- **Exercise**: The answer must be an exact copy of the lines from the one with "cells display low" through the final line below, with no pictures and nothing else.

- **Material provided**:
----

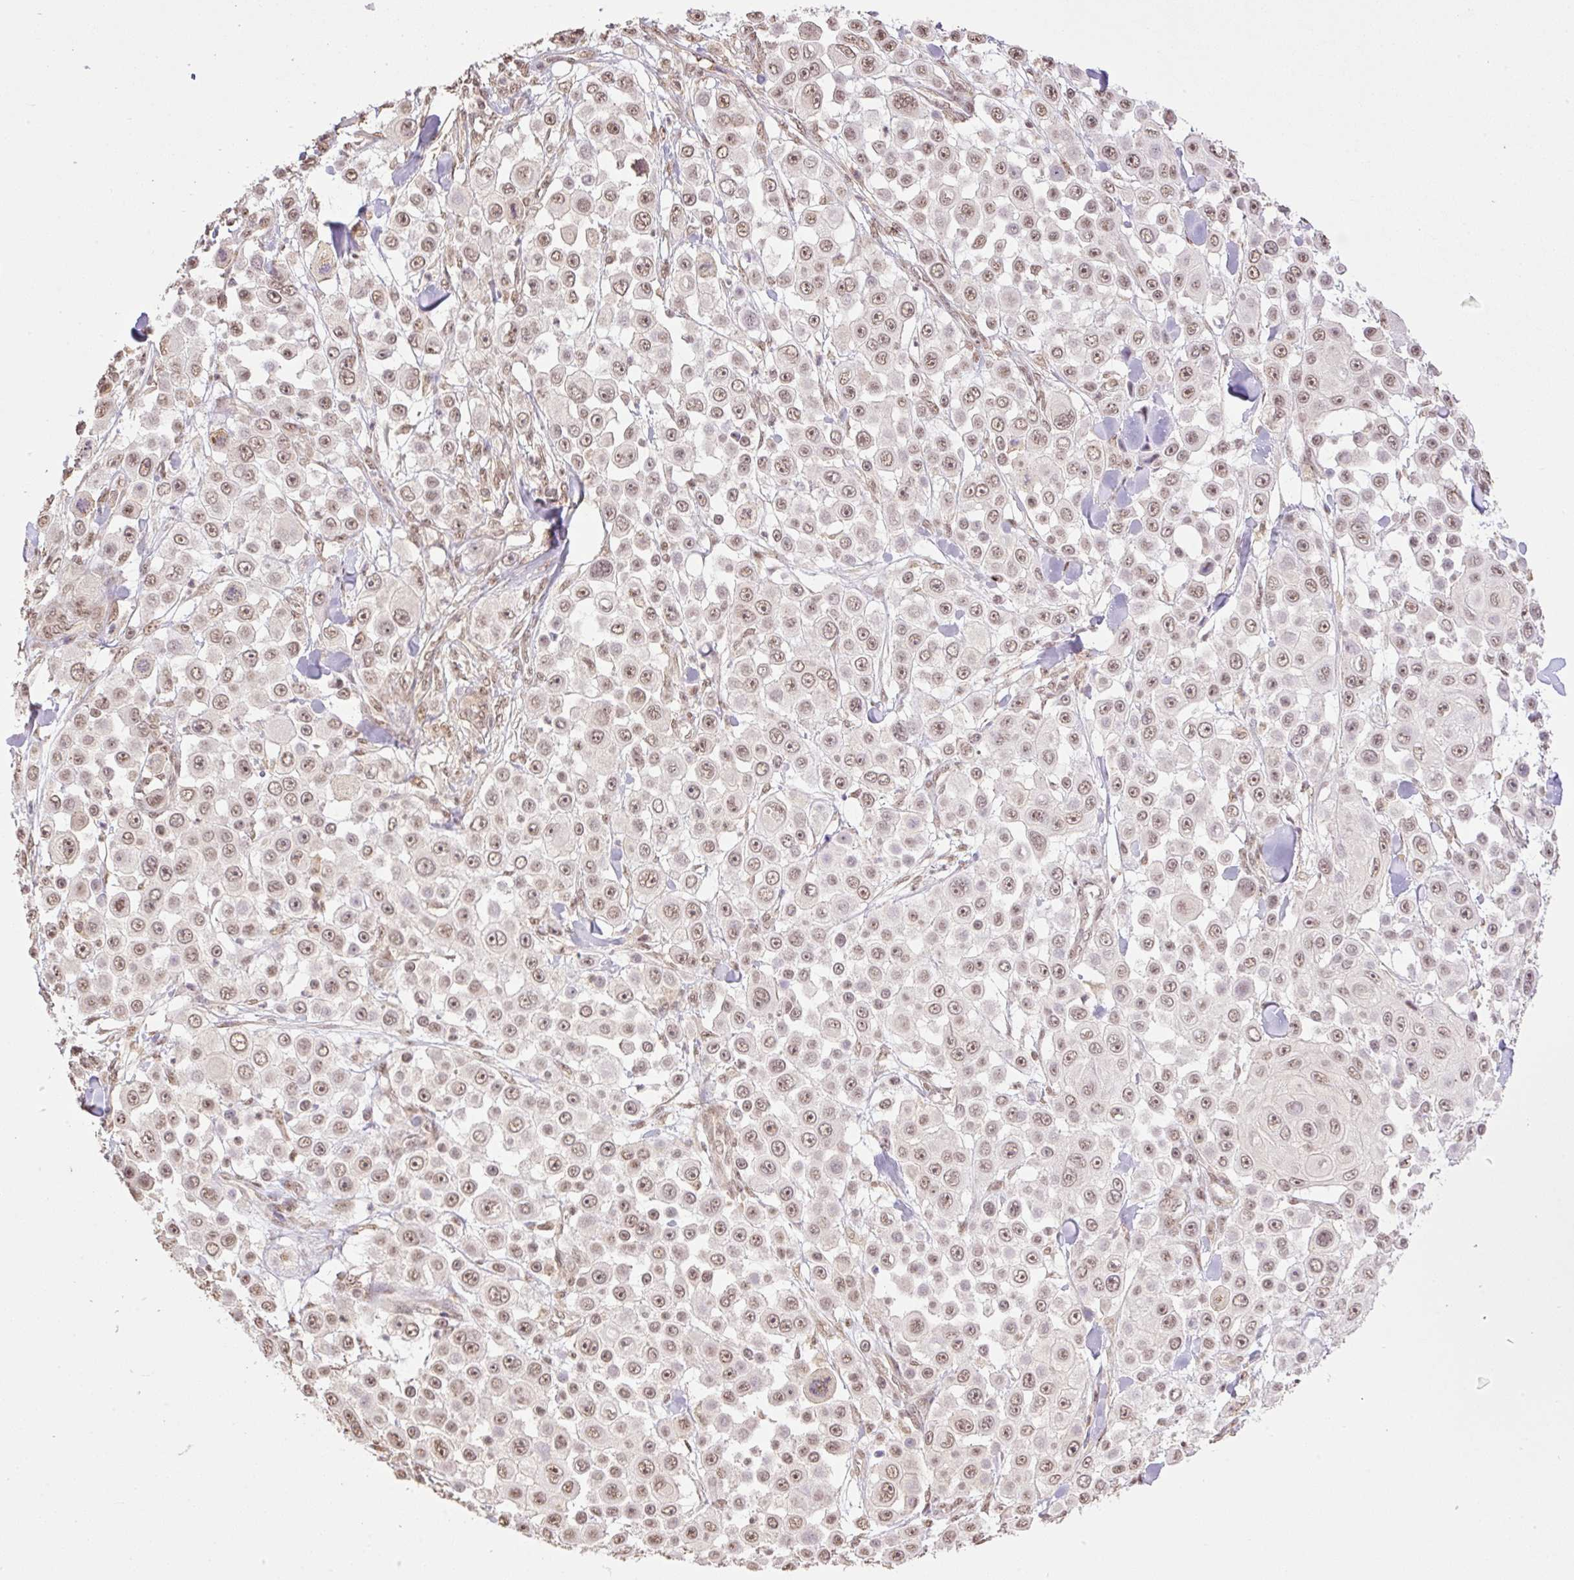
{"staining": {"intensity": "moderate", "quantity": ">75%", "location": "nuclear"}, "tissue": "skin cancer", "cell_type": "Tumor cells", "image_type": "cancer", "snomed": [{"axis": "morphology", "description": "Squamous cell carcinoma, NOS"}, {"axis": "topography", "description": "Skin"}], "caption": "The immunohistochemical stain shows moderate nuclear staining in tumor cells of skin cancer (squamous cell carcinoma) tissue.", "gene": "VPS25", "patient": {"sex": "male", "age": 67}}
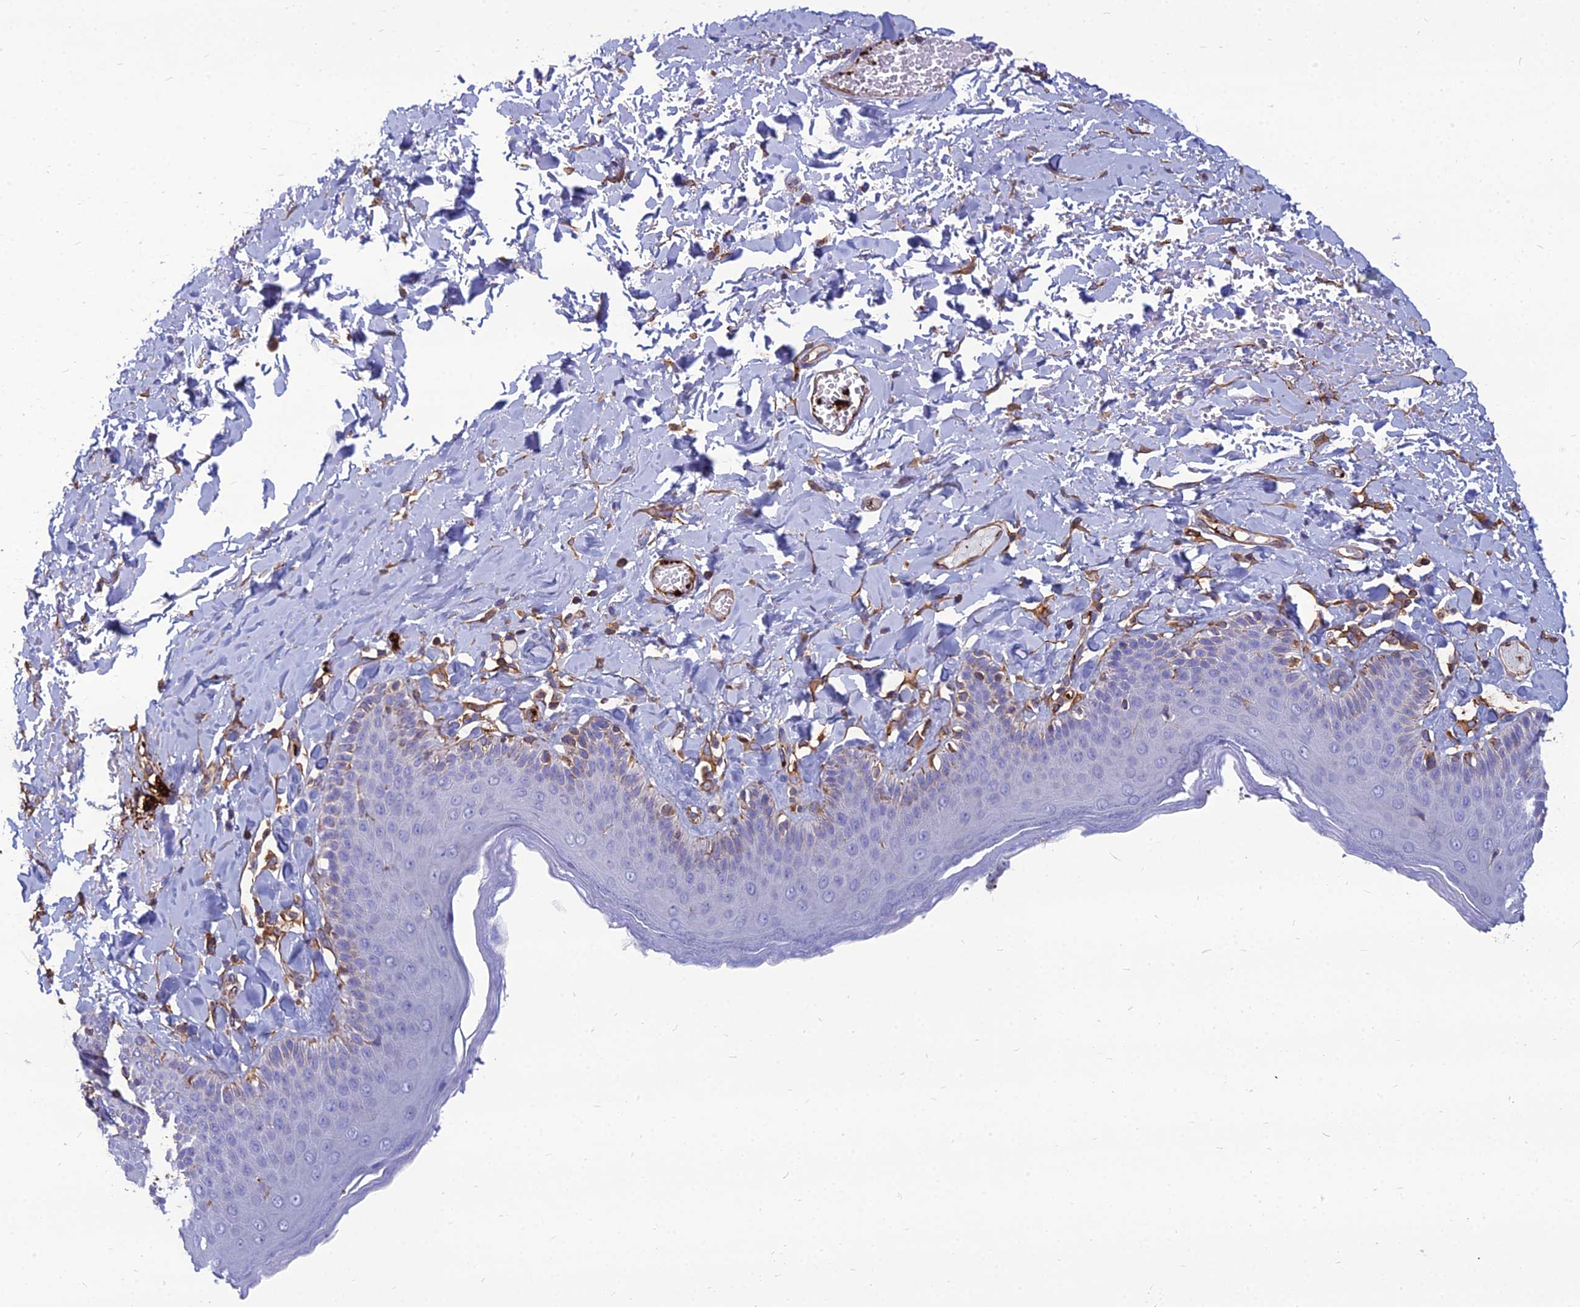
{"staining": {"intensity": "moderate", "quantity": "<25%", "location": "cytoplasmic/membranous"}, "tissue": "skin", "cell_type": "Epidermal cells", "image_type": "normal", "snomed": [{"axis": "morphology", "description": "Normal tissue, NOS"}, {"axis": "topography", "description": "Anal"}], "caption": "Epidermal cells display low levels of moderate cytoplasmic/membranous expression in about <25% of cells in unremarkable human skin.", "gene": "PSMD11", "patient": {"sex": "male", "age": 69}}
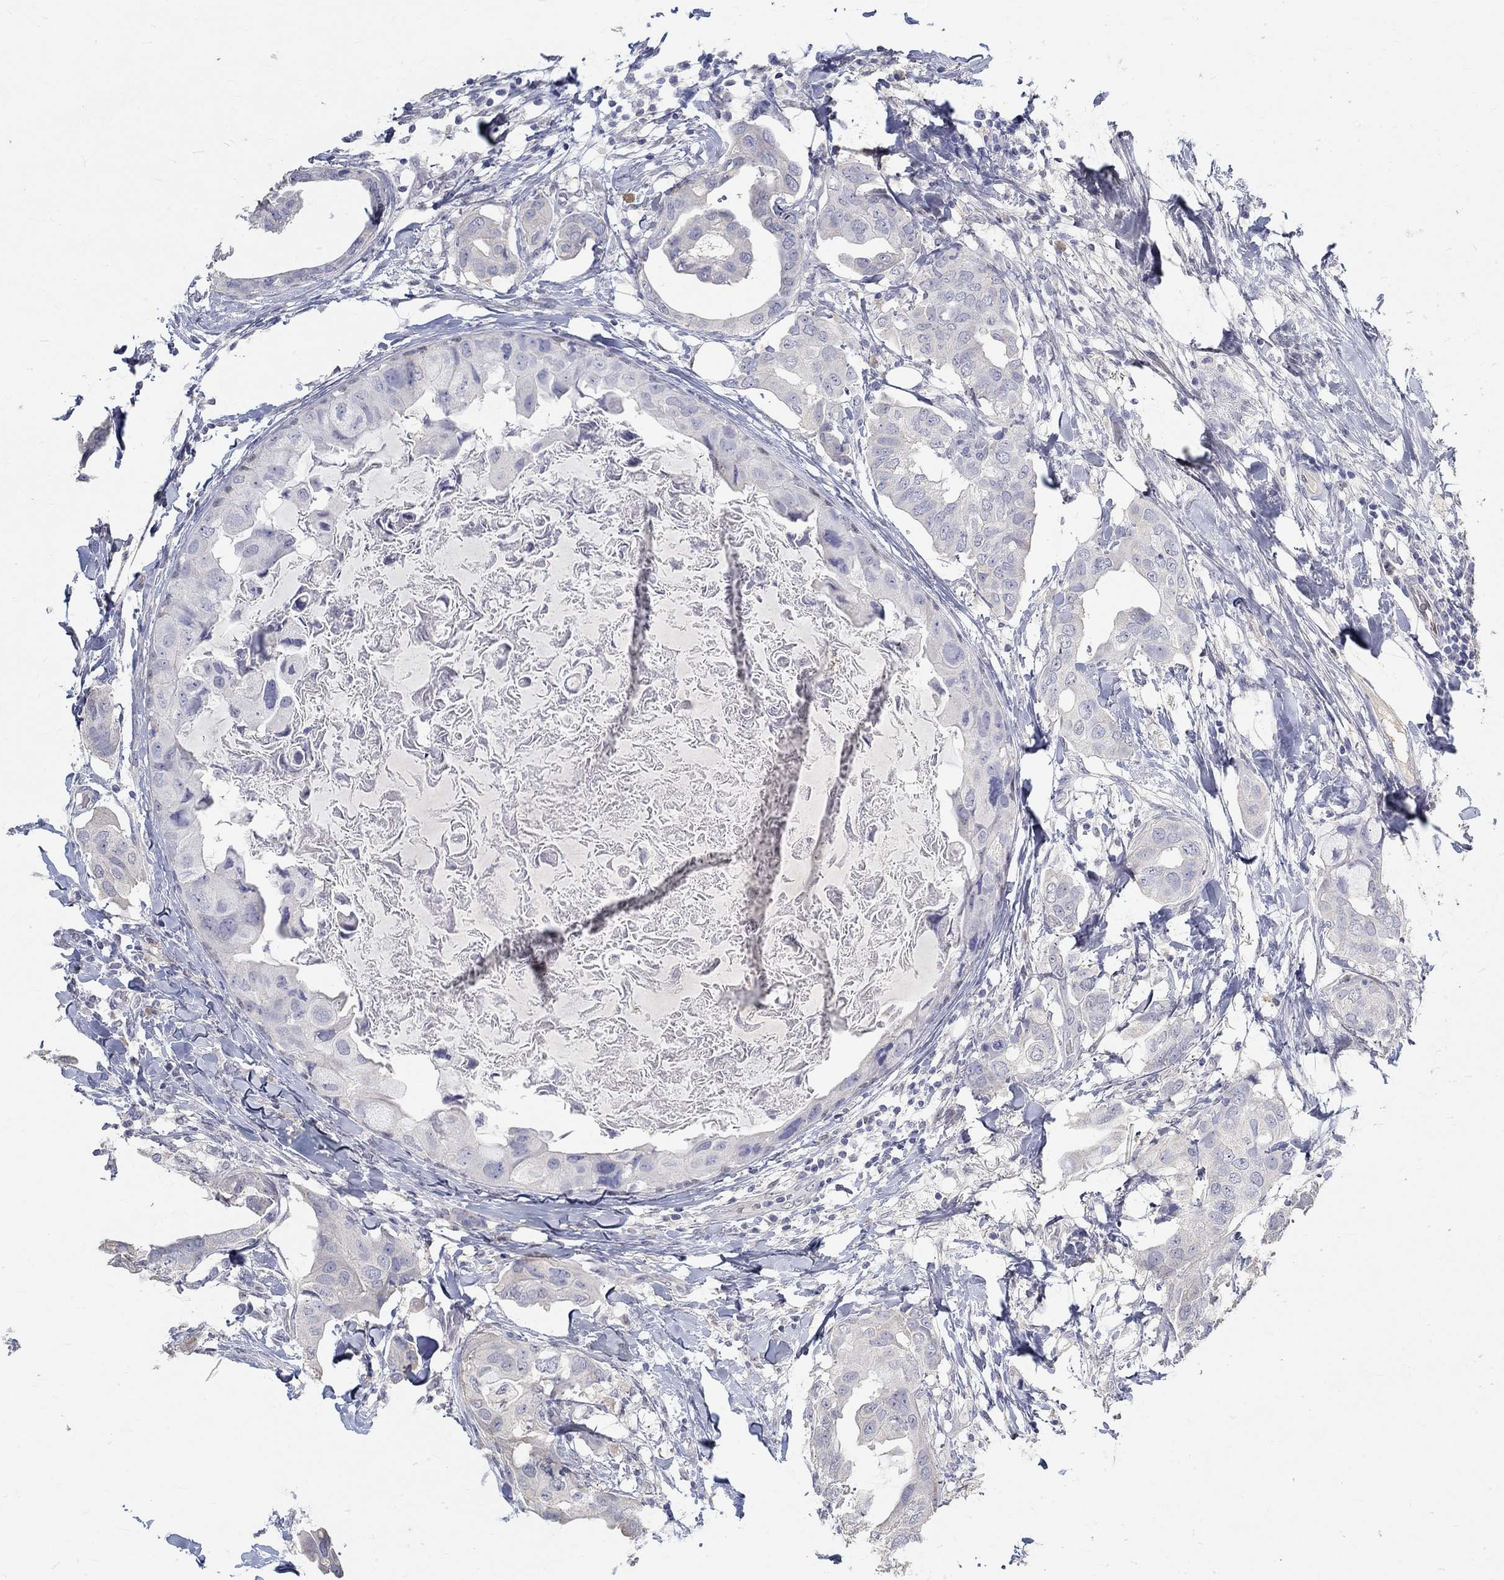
{"staining": {"intensity": "negative", "quantity": "none", "location": "none"}, "tissue": "breast cancer", "cell_type": "Tumor cells", "image_type": "cancer", "snomed": [{"axis": "morphology", "description": "Normal tissue, NOS"}, {"axis": "morphology", "description": "Duct carcinoma"}, {"axis": "topography", "description": "Breast"}], "caption": "The histopathology image reveals no staining of tumor cells in breast cancer.", "gene": "FGF2", "patient": {"sex": "female", "age": 40}}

----

- **Answer space**:
{"staining": {"intensity": "moderate", "quantity": "<25%", "location": "cytoplasmic/membranous"}, "tissue": "skin", "cell_type": "Epidermal cells", "image_type": "normal", "snomed": [{"axis": "morphology", "description": "Normal tissue, NOS"}, {"axis": "topography", "description": "Anal"}], "caption": "Epidermal cells display low levels of moderate cytoplasmic/membranous expression in about <25% of cells in unremarkable human skin.", "gene": "PSMD11", "patient": {"sex": "male", "age": 69}}
{"staining": {"intensity": "negative", "quantity": "none", "location": "none"}, "tissue": "breast cancer", "cell_type": "Tumor cells", "image_type": "cancer", "snomed": [{"axis": "morphology", "description": "Normal tissue, NOS"}, {"axis": "morphology", "description": "Duct carcinoma"}, {"axis": "topography", "description": "Breast"}], "caption": "The histopathology image reveals no staining of tumor cells in breast cancer.", "gene": "FGF2", "patient": {"sex": "female", "age": 40}}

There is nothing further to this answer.